** Opening EXTRACTED MATERIAL block **

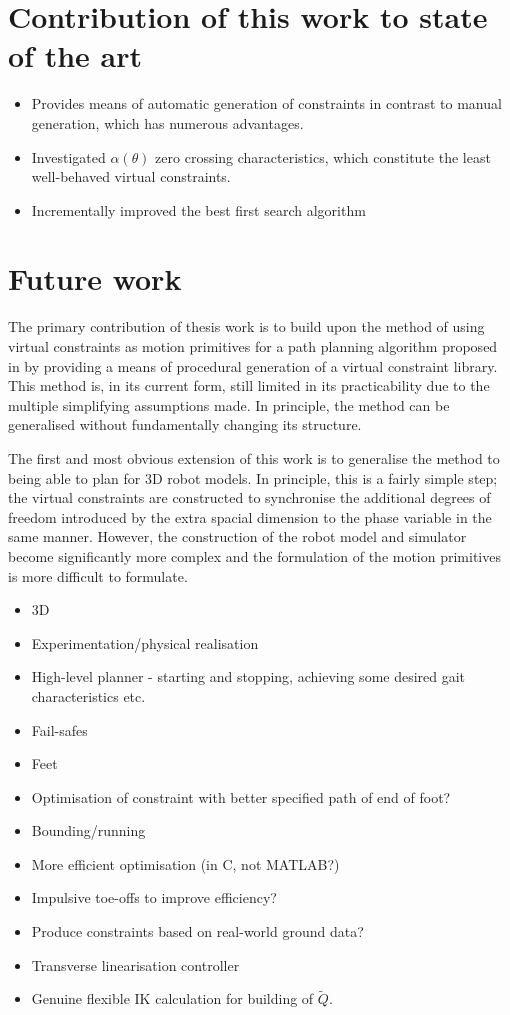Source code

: \section{Contribution of this work to state of the art}
\begin{itemize}
	\item Provides means of automatic generation of constraints in contrast to manual generation, which has numerous advantages.
	\item Investigated $\alpha(\theta)$ zero crossing characteristics, which constitute the least well-behaved virtual constraints.
	\item Incrementally improved the best first search algorithm
\end{itemize}

\section{Future work}
The primary contribution of thesis work is to build upon the method of using virtual constraints as motion primitives for a path planning algorithm proposed in \cite{manchester13planning} by providing a means of procedural generation of a virtual constraint library. This method is, in its current form, still limited in its practicability due to the multiple simplifying assumptions made. In principle, the method can be generalised without fundamentally changing its structure.

The first and most obvious extension of this work is to generalise the method to being able to plan for 3D robot models. In principle, this is a fairly simple step; the virtual constraints are constructed to synchronise the additional degrees of freedom introduced by the extra spacial dimension to the phase variable in the same manner. However, the construction of the robot model and simulator become significantly more complex and the formulation of the motion primitives is more difficult to formulate.



\begin{itemize}
	\item 3D
	\item Experimentation/physical realisation
	\item High-level planner - starting and stopping, achieving some desired gait characteristics etc.
	\item Fail-safes
	\item Feet
	\item Optimisation of constraint with better specified path of end of foot?
	\item Bounding/running
	\item More efficient optimisation (in C, not MATLAB?)
	\item Impulsive toe-offs to improve efficiency?
	\item Produce constraints based on real-world ground data?
	\item Transverse linearisation controller
	\item Genuine flexible IK calculation for building of $\tilde{Q}$.
\end{itemize}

** Closing EXTRACTED MATERIAL block **

- [EXERCISE OBJECTIVE]: If a line of the data contains the string "section", count it; then give the total alone.

- [TASK OUTPUT]: 2